* Extract:
----

Commentary: GIPSA - the goldfish didn't get mailed

 Resize text         Printer-friendly version of this article Printer-friendly version of this article

Ideas don’t always work out the way they are intended. For instance, an Australian firm that seeks to promote South Australia recently mailed – yes, mailed – a number of goldfish to various media outlets with the tagline: “Be the big fish in a small pond and come test the water.”

Predictably, at least 55 of the goldfish died in transit.

A spokesperson for the PR firm that mailed the goldfish said, “We offer our sincere apologies. There was absolutely no intention to cause distress or harm to the fish.”

The Australian goldfish promotion obviously produced unintended consequences.

On a much larger scale, unintended consequences were what many of us feared if the U.S. Department of Agriculture had fully implemented the proposed changes to its Grain Inspection Packers & Stockyards Administration (GIPSA) regulations.

Since June of 2010 when USDA first announced proposed changes, opinions have flowed from all directions. Those supporting the rule argue that changes are needed to restore market competition for livestock producers. Specifically, some believe packers have far too much leverage and they favor some producers over others.

Opponents believe that the proposed rules would greatly reduce the incentive to seek premiums through production marketing arrangements, thereby driving the cattle industry backwards to the time when all cattle were sold as a commodity, undoing the progress the industry has made toward quality the past two decades.

USDA received over 60,000 comments to their proposed rules, and I have received numerous comments of my own. Indeed, I’ve listened to several enthusiastic supporters of the proposed GIPSA rules over the past year, but my humble opinion remains that the proposed rules would cause many unintended consequences.

Further, it’s becoming increasingly hard to visualize this dominant leverage packers are supposed to have on the cattle markets. At least twice this year we’ve seen record fed cattle prices, and cow-calf producers are having a banner year. At the same time, packers have been losing money by the bucketful on every head they’ve purchased this fall – the Sterling Beef Profit Tracker pegged last week’s packer losses at $56.90 per head.

Finally, if the packing industry is so lucrative – with government regulatory agencies oblivious to their underhanded actions – why aren’t there more people trying to get into the packing industry?

Indeed, if the packing business is so good why did JBS SA – the world’s largest beef packer –  announce last month they may sell idled plants in the U.S.? JBS, also the world’s second-largest poultry producer and the largest U.S pork packer, said it was seeking to reduce debt after net debt rose in the third quarter to four times earnings before interest, depreciation and amortization.

It just seems silly to believe anybody with a few billion dollars to spare would want to seek new ventures in the packing business.

----

* Extracted information:
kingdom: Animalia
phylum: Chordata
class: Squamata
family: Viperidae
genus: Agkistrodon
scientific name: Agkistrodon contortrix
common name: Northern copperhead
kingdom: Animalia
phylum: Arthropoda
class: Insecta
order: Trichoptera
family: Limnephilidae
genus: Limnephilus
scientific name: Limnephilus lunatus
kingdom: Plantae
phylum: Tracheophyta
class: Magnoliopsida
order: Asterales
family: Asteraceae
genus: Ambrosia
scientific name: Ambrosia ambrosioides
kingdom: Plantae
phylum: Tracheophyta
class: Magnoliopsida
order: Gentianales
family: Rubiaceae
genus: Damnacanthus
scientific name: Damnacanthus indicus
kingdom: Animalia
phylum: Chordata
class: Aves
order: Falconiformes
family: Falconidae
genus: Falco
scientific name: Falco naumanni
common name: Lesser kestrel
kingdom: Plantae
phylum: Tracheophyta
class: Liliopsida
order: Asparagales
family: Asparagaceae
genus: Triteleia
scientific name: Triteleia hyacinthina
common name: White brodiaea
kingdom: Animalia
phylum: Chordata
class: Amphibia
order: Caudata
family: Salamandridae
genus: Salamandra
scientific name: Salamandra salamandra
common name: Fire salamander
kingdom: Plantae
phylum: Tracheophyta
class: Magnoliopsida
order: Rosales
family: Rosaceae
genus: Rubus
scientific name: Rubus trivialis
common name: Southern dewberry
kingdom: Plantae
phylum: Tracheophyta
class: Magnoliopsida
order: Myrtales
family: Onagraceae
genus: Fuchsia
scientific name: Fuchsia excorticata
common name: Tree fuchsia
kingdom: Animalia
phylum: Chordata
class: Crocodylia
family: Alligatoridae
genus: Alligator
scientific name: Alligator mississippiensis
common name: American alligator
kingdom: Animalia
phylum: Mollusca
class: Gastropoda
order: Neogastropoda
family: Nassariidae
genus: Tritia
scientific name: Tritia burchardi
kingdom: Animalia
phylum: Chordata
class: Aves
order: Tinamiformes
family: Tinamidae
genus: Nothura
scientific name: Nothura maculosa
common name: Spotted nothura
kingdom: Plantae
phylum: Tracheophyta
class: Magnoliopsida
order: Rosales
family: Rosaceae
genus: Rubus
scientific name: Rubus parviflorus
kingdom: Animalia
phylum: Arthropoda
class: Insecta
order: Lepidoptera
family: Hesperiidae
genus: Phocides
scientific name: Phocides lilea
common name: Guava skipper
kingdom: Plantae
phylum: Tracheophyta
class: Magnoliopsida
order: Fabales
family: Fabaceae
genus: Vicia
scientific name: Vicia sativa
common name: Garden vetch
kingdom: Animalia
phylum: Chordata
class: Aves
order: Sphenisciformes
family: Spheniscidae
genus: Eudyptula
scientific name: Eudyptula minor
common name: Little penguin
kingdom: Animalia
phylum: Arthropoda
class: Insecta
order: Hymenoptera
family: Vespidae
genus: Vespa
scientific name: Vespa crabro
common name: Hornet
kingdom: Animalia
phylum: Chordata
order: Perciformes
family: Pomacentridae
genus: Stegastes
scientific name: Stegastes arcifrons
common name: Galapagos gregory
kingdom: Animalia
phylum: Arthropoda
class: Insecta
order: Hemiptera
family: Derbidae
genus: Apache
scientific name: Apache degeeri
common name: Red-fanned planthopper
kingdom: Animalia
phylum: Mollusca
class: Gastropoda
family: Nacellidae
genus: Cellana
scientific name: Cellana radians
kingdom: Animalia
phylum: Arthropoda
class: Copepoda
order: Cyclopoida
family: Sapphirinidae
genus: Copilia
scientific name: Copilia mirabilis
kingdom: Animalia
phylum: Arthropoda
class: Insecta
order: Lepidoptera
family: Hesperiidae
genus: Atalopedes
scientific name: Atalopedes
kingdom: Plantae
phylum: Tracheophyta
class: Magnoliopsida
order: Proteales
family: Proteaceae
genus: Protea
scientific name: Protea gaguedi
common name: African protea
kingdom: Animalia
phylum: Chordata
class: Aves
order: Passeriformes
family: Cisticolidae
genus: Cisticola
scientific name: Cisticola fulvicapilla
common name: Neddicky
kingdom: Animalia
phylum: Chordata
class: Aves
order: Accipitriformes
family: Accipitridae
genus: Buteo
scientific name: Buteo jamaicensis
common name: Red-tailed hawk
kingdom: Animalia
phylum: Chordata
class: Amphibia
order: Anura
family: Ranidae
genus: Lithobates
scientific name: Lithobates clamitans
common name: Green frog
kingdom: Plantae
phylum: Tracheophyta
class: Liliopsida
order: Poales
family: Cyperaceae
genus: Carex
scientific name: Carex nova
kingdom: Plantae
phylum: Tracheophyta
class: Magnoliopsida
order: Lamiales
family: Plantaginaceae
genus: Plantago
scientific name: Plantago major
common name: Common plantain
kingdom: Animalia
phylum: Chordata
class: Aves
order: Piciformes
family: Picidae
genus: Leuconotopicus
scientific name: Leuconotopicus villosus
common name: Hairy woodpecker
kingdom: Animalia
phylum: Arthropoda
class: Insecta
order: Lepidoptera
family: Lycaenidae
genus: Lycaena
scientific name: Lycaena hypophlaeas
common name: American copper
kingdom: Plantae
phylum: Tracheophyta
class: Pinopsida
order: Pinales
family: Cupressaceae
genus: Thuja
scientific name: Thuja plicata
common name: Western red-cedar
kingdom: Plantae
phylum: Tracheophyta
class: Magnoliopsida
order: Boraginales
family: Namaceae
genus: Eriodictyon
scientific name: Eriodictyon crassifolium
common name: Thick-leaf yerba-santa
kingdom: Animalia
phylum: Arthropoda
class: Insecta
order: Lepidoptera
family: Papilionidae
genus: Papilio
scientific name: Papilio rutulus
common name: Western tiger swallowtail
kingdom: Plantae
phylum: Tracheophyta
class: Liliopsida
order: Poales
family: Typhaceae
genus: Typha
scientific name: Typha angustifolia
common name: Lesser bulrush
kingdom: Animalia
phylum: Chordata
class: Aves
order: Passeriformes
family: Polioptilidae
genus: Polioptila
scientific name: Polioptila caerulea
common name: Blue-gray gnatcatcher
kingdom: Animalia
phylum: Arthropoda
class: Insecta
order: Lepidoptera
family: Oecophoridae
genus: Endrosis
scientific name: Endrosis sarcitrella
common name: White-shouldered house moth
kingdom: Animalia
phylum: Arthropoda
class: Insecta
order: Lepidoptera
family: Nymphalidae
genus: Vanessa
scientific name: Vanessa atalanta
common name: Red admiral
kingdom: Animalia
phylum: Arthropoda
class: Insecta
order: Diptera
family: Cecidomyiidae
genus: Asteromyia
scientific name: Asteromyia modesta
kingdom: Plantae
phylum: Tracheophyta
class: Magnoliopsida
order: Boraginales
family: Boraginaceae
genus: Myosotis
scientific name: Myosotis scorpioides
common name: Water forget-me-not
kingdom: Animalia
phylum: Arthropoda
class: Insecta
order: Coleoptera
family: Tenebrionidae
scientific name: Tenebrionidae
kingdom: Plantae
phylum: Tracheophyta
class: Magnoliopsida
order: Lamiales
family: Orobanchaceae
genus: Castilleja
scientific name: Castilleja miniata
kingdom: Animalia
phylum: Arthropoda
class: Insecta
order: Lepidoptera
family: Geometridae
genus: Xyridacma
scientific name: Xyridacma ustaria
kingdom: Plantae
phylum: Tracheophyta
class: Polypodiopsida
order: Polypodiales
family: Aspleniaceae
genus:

----

* What is required: In the GIPSA commentary, what per-head loss did the Sterling Beef Profit Tracker put on packers for last week?

* Result of the exercise: $56.90 per head.